2013年9月7日土曜日

日本麻酔科学会第59回関西支部学術集会

 今日は時おり小雨の降る、あいにくの天気でしたが、大阪中之島にある大阪国際会議場で、麻酔科学会関西地方会が開催されました。
会場の大阪国際会議場


 京都市立病院麻酔科からは、Et先生とMw先生が、それぞれポスター発表をされました。会場は、機器展示場の一角にあって、少し騒々しい中でしたが、演者と聴衆の距離が近くて、気軽に質問できる和やかな雰囲気の中で、お二人とも無事に発表を終えられました。
Et先生の発表は、以前におられた病院での
経験に基づく内容でした

 Mw先生にとっては、これが医師になって初めての発表でしたから、話し終わるまでは少し緊張をされていた様子でした。

ポスター発表は胎教にいいのかなぁ〜?

 ランチョンセミナーでは、住友病院感染制御部の林三千雄先生による「麻酔科医のための感染対策」と題する講演を聞きましたが、実務にかかわる本音の話も出ていて、興味深かったです。

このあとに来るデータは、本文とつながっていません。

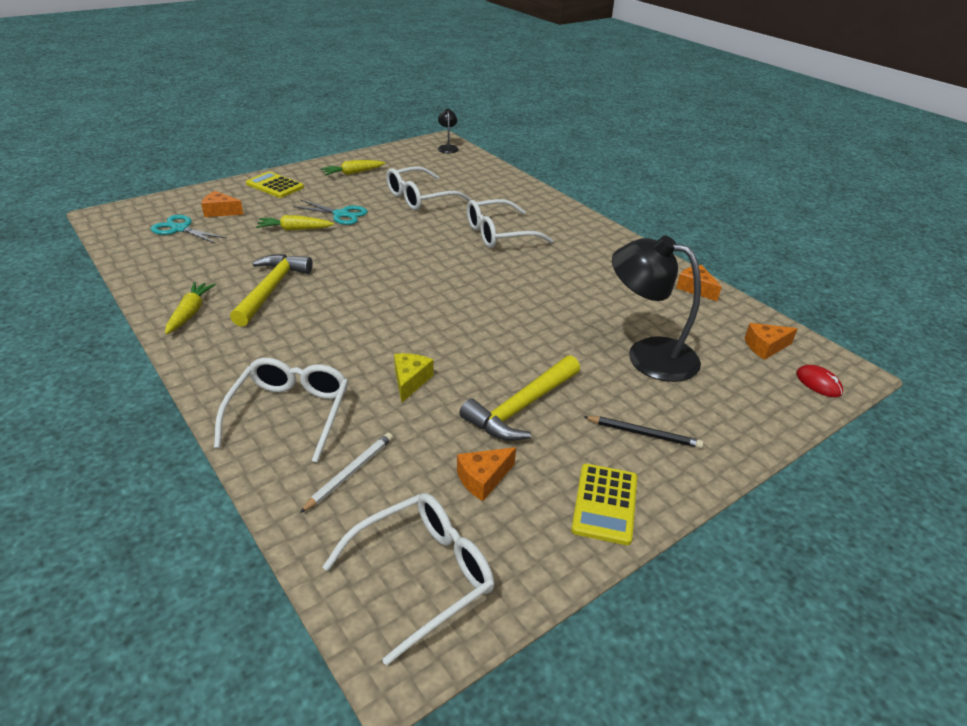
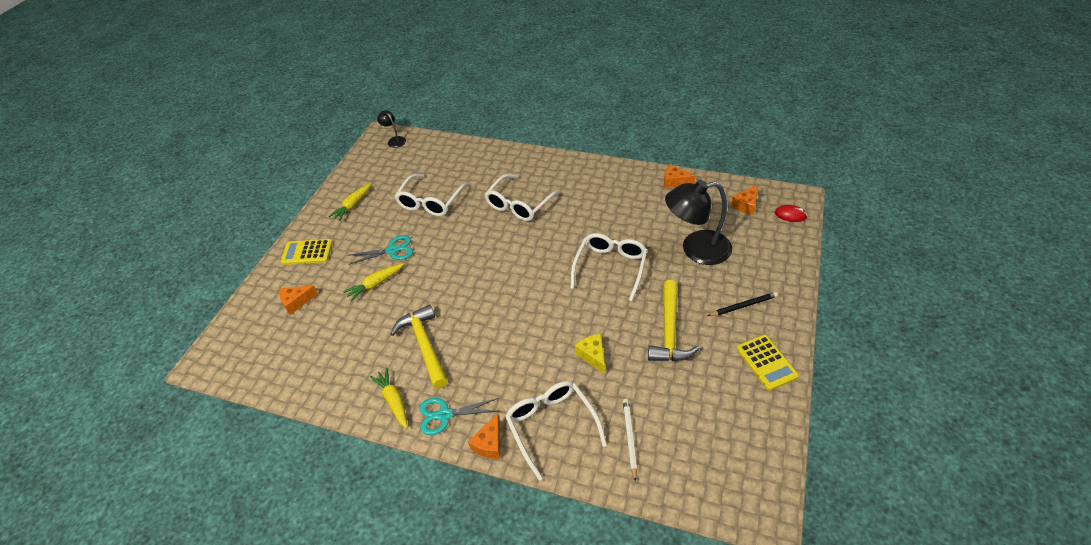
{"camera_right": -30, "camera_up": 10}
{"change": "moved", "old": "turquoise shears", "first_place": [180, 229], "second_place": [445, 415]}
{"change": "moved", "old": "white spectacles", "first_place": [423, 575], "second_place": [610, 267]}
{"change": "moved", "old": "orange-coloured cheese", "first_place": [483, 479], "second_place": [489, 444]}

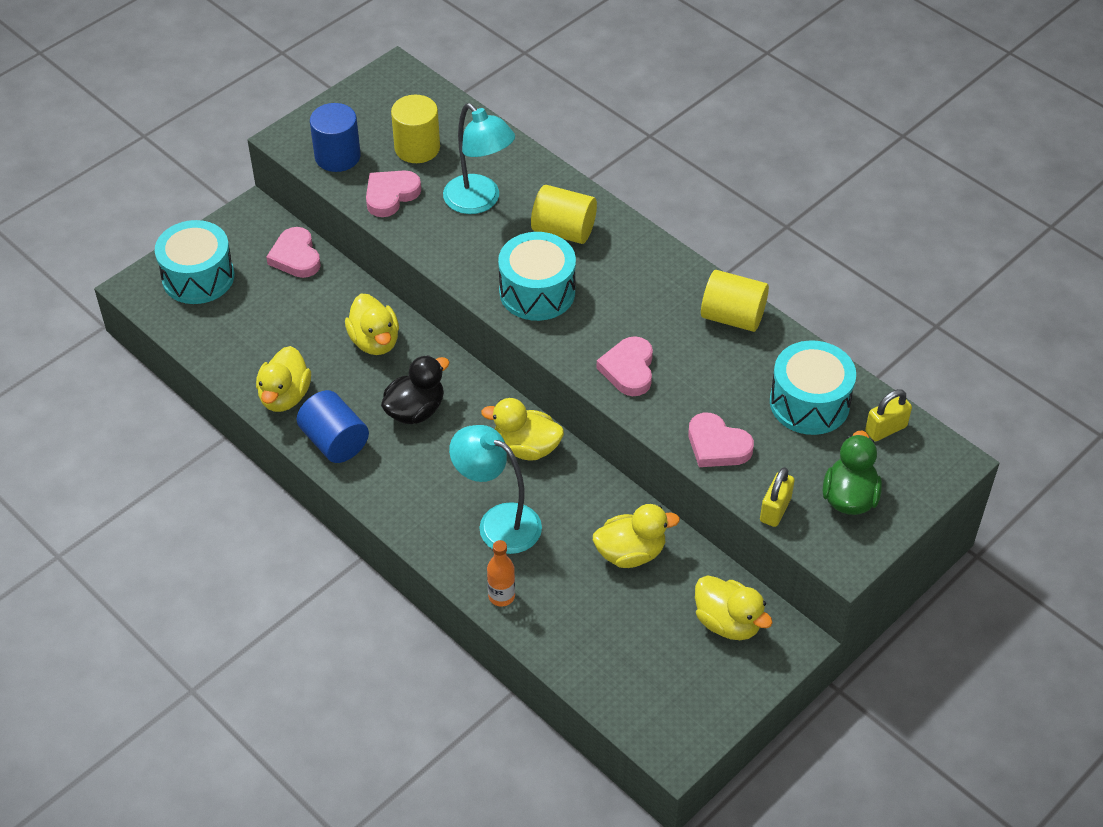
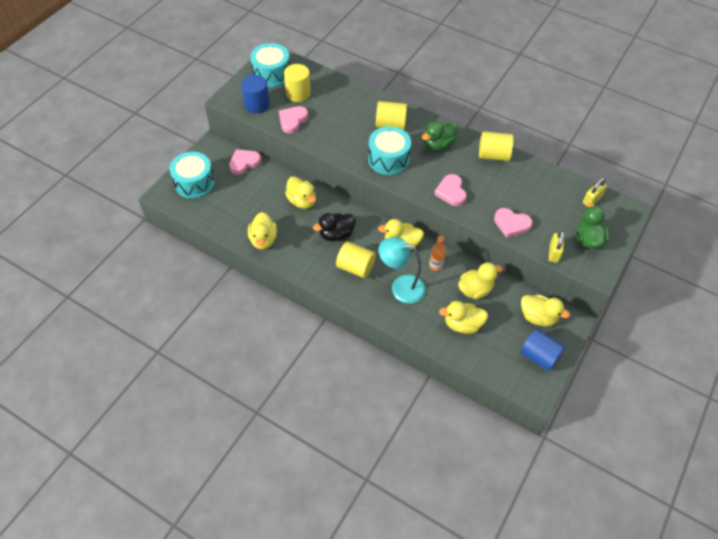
{"camera_right": -15, "camera_up": 5}
{"change": "removed", "old": "turquoise lamp", "first_place": [479, 202]}
{"change": "added", "new": "golden cylinder shape", "second_place": [355, 267]}
{"change": "added", "new": "leaf-green rubber duck", "second_place": [438, 144]}
{"change": "added", "new": "golden rubber duck", "second_place": [462, 324]}
{"change": "moved", "old": "royal blue cylinder shape", "first_place": [335, 441], "second_place": [539, 356]}
{"change": "moved", "old": "orange-coloured flask", "first_place": [501, 596], "second_place": [435, 265]}
{"change": "moved", "old": "turquoise drum", "first_place": [809, 403], "second_place": [271, 74]}
{"change": "turned", "old": "rose-pink love heart", "first_place": [296, 257], "second_place": [244, 163], "degrees": 90}
{"change": "turned", "old": "jet-black rubber duck", "first_place": [415, 410], "second_place": [336, 234], "degrees": -150}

 たとえば、空気感染を防ぐN95というマスクは、ぴったりフィットしないと意味がありません。フィットしているかどうかを確認するためには、けっこう厳重なチェックがいるのに、日本ではほとんど実施されていないとのこと。さらに、個人によってフィットする製品とそうでないものがあるので、最低三種類くらいを用意しておかないとジャストフィットするものが得られないとのこと。
N95を装着するときの
ダブルチェック項目
フィットテストとシールチェック
顔面の凸凹は人によってまちまち
最低三種類のマスクが必要














 さらに、医療器具を介する院内感染は、近年けっこうシビアにチェックされるようになってきたけれども、病院の環境設備を介した院内感染が軽視されている、という話もされました。
 ご自身の経験から大阪住友病院でのウォッシュレットトイレを介した耐性緑膿菌感染の院内感染事例を紹介されていました。
あらゆる感染防御策を実行しても、耐性緑膿菌が減らなかったのが、
温水ウォッシュレットの使用を禁止してから激減したそうです。